+++ Data shown +++
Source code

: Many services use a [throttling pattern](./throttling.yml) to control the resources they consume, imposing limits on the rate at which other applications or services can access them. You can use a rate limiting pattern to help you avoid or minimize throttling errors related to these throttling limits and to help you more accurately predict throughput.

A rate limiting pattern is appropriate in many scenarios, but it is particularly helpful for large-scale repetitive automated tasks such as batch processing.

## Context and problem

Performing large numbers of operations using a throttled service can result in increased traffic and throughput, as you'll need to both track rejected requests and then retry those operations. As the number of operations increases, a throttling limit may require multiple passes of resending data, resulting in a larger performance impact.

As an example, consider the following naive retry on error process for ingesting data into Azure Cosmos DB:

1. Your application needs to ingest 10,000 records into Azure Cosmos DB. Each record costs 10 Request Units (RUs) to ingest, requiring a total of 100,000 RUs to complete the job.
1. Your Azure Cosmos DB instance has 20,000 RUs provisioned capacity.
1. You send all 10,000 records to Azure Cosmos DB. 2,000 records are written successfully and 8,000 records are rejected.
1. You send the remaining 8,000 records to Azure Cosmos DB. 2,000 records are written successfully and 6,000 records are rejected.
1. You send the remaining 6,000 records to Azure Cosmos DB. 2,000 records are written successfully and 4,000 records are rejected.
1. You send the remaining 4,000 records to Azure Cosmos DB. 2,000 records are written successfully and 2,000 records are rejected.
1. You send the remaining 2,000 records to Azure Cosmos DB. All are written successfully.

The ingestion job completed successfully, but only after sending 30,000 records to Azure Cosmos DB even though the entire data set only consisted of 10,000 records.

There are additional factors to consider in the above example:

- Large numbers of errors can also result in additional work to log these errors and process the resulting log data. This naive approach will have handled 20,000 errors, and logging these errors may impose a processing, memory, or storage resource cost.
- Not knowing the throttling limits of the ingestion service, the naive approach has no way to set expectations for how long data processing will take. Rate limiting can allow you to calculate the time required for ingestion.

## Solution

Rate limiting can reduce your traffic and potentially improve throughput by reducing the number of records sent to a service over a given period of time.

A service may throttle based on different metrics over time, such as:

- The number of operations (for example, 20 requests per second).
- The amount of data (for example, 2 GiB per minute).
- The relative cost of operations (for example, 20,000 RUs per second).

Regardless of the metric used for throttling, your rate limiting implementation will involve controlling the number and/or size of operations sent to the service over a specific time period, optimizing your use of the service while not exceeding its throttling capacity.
+++
Exercise details: Go through the material above line by line and copy it exactly.

Task result:
Source code

: Many services use a [throttling pattern](./throttling.yml) to control the resources they consume, imposing limits on the rate at which other applications or services can access them. You can use a rate limiting pattern to help you avoid or minimize throttling errors related to these throttling limits and to help you more accurately predict throughput.

A rate limiting pattern is appropriate in many scenarios, but it is particularly helpful for large-scale repetitive automated tasks such as batch processing.

## Context and problem

Performing large numbers of operations using a throttled service can result in increased traffic and throughput, as you'll need to both track rejected requests and then retry those operations. As the number of operations increases, a throttling limit may require multiple passes of resending data, resulting in a larger performance impact.

As an example, consider the following naive retry on error process for ingesting data into Azure Cosmos DB:

1. Your application needs to ingest 10,000 records into Azure Cosmos DB. Each record costs 10 Request Units (RUs) to ingest, requiring a total of 100,000 RUs to complete the job.
1. Your Azure Cosmos DB instance has 20,000 RUs provisioned capacity.
1. You send all 10,000 records to Azure Cosmos DB. 2,000 records are written successfully and 8,000 records are rejected.
1. You send the remaining 8,000 records to Azure Cosmos DB. 2,000 records are written successfully and 6,000 records are rejected.
1. You send the remaining 6,000 records to Azure Cosmos DB. 2,000 records are written successfully and 4,000 records are rejected.
1. You send the remaining 4,000 records to Azure Cosmos DB. 2,000 records are written successfully and 2,000 records are rejected.
1. You send the remaining 2,000 records to Azure Cosmos DB. All are written successfully.

The ingestion job completed successfully, but only after sending 30,000 records to Azure Cosmos DB even though the entire data set only consisted of 10,000 records.

There are additional factors to consider in the above example:

- Large numbers of errors can also result in additional work to log these errors and process the resulting log data. This naive approach will have handled 20,000 errors, and logging these errors may impose a processing, memory, or storage resource cost.
- Not knowing the throttling limits of the ingestion service, the naive approach has no way to set expectations for how long data processing will take. Rate limiting can allow you to calculate the time required for ingestion.

## Solution

Rate limiting can reduce your traffic and potentially improve throughput by reducing the number of records sent to a service over a given period of time.

A service may throttle based on different metrics over time, such as:

- The number of operations (for example, 20 requests per second).
- The amount of data (for example, 2 GiB per minute).
- The relative cost of operations (for example, 20,000 RUs per second).

Regardless of the metric used for throttling, your rate limiting implementation will involve controlling the number and/or size of operations sent to the service over a specific time period, optimizing your use of the service while not exceeding its throttling capacity.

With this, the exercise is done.